▸ **Problem details**:
Format the lines below as a numbered list, starting at the line that contains "text Please fill" and ending at the line that contains "text Valid From: Jul", with both included. Include only those lines and omit any blank lines.

▸ **Extracted material**:

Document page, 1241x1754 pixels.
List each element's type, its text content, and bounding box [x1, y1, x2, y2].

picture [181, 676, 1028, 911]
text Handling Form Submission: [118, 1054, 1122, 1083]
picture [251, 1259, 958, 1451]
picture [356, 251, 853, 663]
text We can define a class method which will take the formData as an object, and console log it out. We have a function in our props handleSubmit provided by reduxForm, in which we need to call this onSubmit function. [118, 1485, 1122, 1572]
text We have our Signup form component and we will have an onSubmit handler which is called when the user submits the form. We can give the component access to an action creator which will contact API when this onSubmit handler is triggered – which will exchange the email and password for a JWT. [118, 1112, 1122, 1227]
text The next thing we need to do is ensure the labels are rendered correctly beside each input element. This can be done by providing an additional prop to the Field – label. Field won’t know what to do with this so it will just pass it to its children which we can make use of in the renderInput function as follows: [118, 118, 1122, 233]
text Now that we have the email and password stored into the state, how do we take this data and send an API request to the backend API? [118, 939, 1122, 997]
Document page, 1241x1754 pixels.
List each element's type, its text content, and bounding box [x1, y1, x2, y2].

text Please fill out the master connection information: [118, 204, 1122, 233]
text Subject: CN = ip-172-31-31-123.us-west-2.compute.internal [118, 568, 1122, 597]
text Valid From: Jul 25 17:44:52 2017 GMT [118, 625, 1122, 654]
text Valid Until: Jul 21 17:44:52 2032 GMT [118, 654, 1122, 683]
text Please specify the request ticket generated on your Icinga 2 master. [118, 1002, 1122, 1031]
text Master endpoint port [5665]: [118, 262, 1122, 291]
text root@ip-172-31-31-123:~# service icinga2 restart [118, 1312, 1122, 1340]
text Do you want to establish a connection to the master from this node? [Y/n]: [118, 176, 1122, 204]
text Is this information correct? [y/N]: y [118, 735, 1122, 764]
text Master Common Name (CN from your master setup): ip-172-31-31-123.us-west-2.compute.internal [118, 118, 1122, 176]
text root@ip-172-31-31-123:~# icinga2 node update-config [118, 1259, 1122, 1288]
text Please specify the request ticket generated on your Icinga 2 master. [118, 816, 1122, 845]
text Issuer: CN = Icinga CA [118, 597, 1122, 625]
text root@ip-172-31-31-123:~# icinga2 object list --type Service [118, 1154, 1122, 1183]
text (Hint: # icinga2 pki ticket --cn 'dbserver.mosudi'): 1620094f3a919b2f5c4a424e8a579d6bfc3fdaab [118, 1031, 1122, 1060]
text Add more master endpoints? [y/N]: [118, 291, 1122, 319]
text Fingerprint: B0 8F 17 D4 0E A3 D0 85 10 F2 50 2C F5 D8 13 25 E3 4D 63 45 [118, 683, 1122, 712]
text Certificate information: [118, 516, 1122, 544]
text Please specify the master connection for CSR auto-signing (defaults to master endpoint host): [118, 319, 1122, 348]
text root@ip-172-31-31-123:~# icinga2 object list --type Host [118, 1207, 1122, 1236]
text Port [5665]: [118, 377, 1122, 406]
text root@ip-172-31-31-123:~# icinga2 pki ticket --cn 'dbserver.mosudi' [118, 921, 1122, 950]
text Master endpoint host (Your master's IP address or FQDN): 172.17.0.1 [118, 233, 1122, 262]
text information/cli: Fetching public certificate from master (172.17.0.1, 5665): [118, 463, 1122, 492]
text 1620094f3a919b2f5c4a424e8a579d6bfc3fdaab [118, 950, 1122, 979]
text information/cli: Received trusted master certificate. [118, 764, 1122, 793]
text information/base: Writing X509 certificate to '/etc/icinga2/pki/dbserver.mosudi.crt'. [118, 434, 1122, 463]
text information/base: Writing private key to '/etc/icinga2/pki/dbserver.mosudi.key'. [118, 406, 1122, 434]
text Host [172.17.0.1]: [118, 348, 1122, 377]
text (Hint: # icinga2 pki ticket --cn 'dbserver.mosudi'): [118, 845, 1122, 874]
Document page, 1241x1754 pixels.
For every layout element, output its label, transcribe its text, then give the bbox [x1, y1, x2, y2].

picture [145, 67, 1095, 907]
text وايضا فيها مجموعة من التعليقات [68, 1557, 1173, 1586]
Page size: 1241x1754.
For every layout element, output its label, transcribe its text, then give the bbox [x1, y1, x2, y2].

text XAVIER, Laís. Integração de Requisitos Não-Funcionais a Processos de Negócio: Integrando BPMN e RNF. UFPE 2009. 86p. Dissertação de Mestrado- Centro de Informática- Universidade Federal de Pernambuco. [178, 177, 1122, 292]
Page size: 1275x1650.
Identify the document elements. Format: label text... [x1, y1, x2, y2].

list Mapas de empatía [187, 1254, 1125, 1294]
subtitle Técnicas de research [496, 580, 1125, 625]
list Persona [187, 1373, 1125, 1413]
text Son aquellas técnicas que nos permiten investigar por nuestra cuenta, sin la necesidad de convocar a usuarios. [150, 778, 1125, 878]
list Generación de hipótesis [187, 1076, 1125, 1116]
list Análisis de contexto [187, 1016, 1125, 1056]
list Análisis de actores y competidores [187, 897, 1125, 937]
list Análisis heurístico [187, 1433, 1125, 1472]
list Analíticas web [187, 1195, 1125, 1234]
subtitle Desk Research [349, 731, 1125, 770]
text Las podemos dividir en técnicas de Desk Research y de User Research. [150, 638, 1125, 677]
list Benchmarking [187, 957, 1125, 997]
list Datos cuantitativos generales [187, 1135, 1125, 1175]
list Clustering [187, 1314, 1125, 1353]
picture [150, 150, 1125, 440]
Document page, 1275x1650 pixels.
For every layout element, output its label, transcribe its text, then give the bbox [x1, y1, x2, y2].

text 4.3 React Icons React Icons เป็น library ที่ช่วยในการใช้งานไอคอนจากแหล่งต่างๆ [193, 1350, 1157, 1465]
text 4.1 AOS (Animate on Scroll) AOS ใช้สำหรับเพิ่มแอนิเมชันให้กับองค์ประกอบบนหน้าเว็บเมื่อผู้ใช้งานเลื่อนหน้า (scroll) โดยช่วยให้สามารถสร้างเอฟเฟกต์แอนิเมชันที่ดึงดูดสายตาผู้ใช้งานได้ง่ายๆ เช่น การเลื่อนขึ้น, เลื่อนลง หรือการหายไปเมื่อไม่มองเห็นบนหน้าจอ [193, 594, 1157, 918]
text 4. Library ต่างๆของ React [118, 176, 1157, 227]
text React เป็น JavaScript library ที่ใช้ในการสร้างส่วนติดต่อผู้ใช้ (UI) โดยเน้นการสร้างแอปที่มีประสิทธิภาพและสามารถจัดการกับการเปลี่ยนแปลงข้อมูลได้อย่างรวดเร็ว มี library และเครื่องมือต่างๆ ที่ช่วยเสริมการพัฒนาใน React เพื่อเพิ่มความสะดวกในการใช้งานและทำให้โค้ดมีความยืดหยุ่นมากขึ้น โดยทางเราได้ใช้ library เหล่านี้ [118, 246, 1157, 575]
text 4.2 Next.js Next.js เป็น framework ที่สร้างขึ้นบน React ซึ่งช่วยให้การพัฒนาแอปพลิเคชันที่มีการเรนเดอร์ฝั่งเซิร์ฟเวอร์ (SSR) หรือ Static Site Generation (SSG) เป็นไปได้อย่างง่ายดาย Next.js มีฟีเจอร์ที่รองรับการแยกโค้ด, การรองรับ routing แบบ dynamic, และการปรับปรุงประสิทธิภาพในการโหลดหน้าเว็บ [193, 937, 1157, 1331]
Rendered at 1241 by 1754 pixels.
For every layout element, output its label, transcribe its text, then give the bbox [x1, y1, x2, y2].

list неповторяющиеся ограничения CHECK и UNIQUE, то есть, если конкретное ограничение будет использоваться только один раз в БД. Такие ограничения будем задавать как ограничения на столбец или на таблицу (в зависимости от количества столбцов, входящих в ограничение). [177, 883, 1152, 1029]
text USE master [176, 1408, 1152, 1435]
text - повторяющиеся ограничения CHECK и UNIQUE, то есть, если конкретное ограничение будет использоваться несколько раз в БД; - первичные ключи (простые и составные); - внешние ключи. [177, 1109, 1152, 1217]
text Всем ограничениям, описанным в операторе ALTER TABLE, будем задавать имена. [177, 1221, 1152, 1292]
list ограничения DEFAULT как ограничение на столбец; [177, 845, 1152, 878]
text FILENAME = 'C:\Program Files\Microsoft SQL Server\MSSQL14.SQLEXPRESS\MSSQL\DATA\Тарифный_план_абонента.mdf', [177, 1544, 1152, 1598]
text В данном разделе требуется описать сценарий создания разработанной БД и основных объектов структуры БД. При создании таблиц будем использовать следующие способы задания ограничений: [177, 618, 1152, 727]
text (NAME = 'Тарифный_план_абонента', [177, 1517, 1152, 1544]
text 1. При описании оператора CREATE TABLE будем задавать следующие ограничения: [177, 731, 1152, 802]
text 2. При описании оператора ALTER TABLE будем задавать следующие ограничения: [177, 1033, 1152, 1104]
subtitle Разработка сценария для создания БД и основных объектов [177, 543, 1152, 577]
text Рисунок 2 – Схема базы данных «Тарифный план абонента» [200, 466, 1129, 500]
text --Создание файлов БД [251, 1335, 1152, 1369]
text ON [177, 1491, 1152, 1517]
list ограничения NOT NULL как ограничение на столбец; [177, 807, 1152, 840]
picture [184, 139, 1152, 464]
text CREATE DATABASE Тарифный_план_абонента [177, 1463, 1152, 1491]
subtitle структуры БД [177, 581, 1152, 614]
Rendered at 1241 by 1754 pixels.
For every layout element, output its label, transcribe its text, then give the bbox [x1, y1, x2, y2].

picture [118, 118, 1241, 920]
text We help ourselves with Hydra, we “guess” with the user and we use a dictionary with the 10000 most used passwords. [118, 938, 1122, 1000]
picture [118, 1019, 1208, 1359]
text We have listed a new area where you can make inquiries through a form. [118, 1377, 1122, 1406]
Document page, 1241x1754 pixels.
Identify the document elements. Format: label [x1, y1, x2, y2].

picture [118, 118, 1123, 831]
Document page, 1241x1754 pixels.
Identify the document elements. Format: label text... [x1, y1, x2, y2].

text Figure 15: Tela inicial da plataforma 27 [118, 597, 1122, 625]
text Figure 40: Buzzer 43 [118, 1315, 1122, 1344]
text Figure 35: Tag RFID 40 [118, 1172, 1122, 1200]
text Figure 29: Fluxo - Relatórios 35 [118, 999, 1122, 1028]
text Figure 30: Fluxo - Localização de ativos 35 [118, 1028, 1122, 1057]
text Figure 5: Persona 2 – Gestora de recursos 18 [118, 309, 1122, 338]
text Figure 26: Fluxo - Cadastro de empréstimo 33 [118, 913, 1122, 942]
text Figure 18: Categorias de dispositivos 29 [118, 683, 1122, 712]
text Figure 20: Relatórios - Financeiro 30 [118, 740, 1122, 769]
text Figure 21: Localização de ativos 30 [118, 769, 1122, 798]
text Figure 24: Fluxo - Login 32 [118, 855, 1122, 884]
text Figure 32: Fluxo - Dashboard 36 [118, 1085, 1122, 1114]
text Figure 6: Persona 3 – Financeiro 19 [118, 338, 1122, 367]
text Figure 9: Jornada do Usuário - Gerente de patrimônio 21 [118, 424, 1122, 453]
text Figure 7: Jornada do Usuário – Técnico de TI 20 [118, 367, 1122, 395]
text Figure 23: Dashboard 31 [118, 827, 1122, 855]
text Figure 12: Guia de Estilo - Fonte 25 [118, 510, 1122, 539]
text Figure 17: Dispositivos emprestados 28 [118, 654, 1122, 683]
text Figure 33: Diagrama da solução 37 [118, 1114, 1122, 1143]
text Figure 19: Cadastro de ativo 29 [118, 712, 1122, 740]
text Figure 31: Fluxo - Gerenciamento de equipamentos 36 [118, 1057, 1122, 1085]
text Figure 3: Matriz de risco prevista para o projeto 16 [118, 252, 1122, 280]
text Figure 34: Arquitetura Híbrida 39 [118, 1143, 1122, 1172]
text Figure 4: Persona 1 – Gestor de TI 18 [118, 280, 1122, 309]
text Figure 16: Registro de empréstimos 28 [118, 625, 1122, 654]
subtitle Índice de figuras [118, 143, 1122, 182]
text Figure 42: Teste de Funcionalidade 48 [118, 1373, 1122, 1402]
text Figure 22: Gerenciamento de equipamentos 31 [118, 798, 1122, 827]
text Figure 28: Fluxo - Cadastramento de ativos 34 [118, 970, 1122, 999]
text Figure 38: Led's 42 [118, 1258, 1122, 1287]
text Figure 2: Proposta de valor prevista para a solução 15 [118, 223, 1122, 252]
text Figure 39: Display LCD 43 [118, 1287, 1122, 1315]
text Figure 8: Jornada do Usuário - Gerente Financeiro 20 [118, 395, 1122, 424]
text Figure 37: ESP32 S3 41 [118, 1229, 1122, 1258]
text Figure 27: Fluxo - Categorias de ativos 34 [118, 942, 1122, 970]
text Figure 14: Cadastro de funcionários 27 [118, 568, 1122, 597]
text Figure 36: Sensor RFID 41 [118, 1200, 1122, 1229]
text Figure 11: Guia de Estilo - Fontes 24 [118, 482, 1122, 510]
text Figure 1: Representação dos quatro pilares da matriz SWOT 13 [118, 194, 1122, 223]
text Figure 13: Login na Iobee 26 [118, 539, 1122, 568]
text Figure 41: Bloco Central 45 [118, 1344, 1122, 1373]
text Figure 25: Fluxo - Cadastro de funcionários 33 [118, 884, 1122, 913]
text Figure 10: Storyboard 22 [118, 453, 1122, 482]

▸ **Result of this task**:
1. text Please fill out the master connection information: [118, 204, 1122, 233]
2. text Subject: CN = ip-172-31-31-123.us-west-2.compute.internal [118, 568, 1122, 597]
3. text Valid From: Jul 25 17:44:52 2017 GMT [118, 625, 1122, 654]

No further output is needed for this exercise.